Protecting your Mac with a password is practical common sense, but what happens when you forget your password? Every article you read tells you never to write your password downÐ± as it poses too much of a security risk, so there's no safety net. Furthermore, what if you want to make sure that there's nothing shady on your kid's computer, but you get blocked by a password? There's no need to fret, Apple has already thought of this, so they've created a simple workaround to bypass the problem. Here's how to do it.
Resetting your Mac password
No matter what Apple device you use (Mac, MacBook, etc.), they all have the same password resetting tool. In order to reach it, the first thing you need to do is reboot your computer and keep the Command and R buttons on your keyboard pressed until the Apple logo appears on your screen. If done correctly, you should now see a small loading bar and, after a short while, you should be taken into a new screen called Recovery Mode.

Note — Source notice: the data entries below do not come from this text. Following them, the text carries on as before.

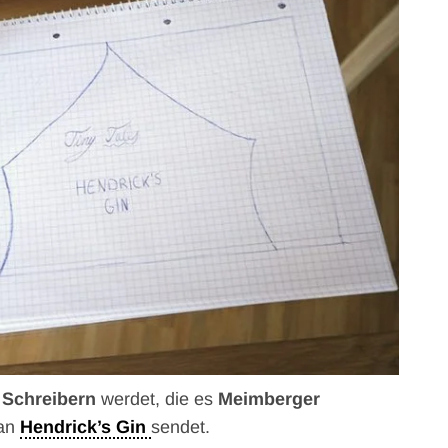
 Schreibern
werdet, die es
Meimberger
 an
Hendrick’s Gin
sendet.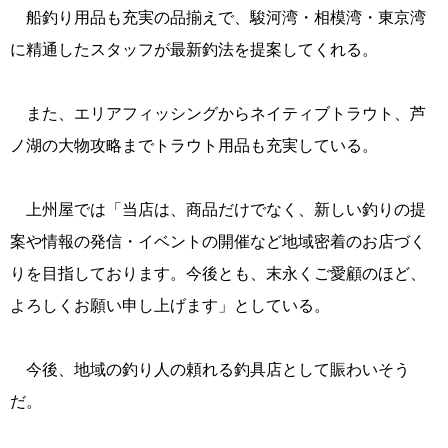
船釣り用品も充実の品揃えで、駿河湾・相模湾・東京湾
に精通したスタッフが最新釣法を提案してくれる。
また、エリアフィッシングからネイティブトラウト、芦
ノ湖の大物攻略までトラウト用品も充実している。
上州屋では「当店は、商品だけでなく、新しい釣りの提
案や情報の発信・イベントの開催など地域密着のお店づく
りを目指しております。今後とも、末永くご愛顧のほど、
よろしくお願い申し上げます」としている。
今後、地域の釣り人の頼れる釣具店として賑わいそう
だ。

Now, you will need to open the Terminal (you can do so by clicking on the Utilities button in the top menu bar and then selecting Terminal), type resetpassword, then press the Enter key and close the Terminal window. You should now see the Password Resetting Utility window, where all you need to do is select your user account (or the one you want to reset the password for), type in the new keyword and press Save. (In case you no longer want to have a password, just leave the corresponding field blank.) Once that's done, simply restart your Mac and log-in to your account using the password you've just changed.
Setting up a firmware password
As you've noticed, resetting the user account password is incredibly easy, can be done very fast and doesn't require any technical skills or knowledge about the owner of the Mac. So what happens when you work with sensitive files or simply don't want anyone snooping around? How do you protect yourself from people who maliciously use this technique? Some would advise you to encrypt your files, and that works in some cases, however it can't ensure that the people breaking into your Mac won't simply wreck havoc by deleting all your files (even the encrypted ones). A better solution is to set up a firmware password which cannot be bypassed so easily. Here's how to do it:
Once again, go to the Recovery Mode by restarting the computer and keeping the Command and R keys pressed until the loading screen with the Apple logo shows up. Now go to the same Utilities menu, but this time click on the Firmware Password Utility button. In the new window that opens, turn ON the Firmware Password from the respective menu, then type in the password you want and retype it in the Verify box. All that's left to do now is press the Set Password button, quit the Firmware Password Utility, then restart the device, and your new password should be operational. Additionally, you can also use the Find my Mac menu from iCloud to remotely set a firmware password in case your computer is missing or was stolen.
Unlike a regular user account password, a firmware password is much more difficult to bypass, so make sure you don't forget it. In case you do, you will need to take your Mac and some proof of ownership to the closest Apple store and ask the people who work there to unlock it for you.